There’s a children’s Sunday school song that many in my generation learned growing up. “Zacchaeus was a wee little man, and a wee little man was he.” It’s one of those tunes that sticks in your head. You may not remember what you had for breakfast, but if you sang that song 60 years ago, you might start singing it now, just because I brought it up.
The problem with songs like that is that they can leave us with memories that aren’t quite right. This is not a sweet little story about Jesus sticking up for someone who was picked on because he was short.
Jesus was passing through Jericho, about to begin the long climb up to Jerusalem for the Passover Feast. In just over a week, Jesus would be dead, yet he stopped, not to accept the adulation of the crowd, but to spend the night in the home of Zacchaeus.

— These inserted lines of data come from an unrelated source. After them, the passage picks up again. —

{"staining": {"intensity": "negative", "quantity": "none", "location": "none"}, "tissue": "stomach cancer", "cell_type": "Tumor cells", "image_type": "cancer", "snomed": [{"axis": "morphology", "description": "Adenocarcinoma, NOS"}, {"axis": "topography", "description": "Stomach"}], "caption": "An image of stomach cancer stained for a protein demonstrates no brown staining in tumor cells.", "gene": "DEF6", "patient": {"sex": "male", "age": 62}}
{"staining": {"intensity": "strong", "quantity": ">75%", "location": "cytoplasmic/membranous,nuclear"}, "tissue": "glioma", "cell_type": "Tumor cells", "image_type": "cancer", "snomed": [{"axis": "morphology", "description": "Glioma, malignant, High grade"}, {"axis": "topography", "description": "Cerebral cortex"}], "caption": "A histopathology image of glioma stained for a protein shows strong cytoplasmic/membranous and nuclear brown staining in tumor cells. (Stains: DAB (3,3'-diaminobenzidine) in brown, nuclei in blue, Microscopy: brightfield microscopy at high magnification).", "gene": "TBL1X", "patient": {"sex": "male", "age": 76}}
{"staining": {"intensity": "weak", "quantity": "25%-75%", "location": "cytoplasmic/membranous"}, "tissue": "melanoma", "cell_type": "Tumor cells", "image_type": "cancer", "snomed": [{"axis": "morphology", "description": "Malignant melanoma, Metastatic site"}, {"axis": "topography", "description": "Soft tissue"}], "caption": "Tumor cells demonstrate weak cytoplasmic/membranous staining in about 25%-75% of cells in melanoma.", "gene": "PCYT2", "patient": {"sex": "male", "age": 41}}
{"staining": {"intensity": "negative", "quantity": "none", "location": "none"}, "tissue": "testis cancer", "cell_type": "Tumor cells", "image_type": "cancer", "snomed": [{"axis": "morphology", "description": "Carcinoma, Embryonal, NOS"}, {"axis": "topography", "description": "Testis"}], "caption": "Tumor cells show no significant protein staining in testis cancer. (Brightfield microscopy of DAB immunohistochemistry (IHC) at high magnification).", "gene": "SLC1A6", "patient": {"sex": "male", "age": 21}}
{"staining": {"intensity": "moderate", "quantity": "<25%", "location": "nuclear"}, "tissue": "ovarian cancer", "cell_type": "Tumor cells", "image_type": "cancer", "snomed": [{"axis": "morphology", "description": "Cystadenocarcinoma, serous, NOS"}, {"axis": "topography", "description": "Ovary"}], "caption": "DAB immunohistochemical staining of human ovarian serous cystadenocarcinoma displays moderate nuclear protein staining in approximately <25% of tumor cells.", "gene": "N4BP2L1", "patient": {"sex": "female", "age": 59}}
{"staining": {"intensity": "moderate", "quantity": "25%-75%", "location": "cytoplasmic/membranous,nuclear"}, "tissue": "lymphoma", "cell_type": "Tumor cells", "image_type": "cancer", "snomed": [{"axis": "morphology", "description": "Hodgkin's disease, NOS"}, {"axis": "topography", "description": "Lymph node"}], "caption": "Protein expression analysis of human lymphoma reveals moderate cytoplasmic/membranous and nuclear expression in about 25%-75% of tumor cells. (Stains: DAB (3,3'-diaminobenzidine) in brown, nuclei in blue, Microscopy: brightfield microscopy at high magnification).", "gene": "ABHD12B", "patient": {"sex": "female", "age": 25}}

Instead of mingling with the crowd, Zacchaeus had stationed himself high in a sycamore fig tree on the road out of town. He didn’t do this because he was short and wanted to see, as the children’s song would have us believe.
He did it because he was hated.
Tax collectors were universally hated because they collaborated with the Roman occupiers. Tax collectors got rich by extorting as much as they could and keeping the difference for themselves. Zacchaeus was the chief among tax collectors. If he had mingled in the crowd, he likely would have wound up dead, and no one would have missed him.
Jesus said, “Zacchaeus, come down immediately, I must stay in your house today.”
Jesus took the hatred of the crowd upon himself.
It was a hint of the unexpected, lavish, self-giving love that would be on display on Good Friday of the week ahead.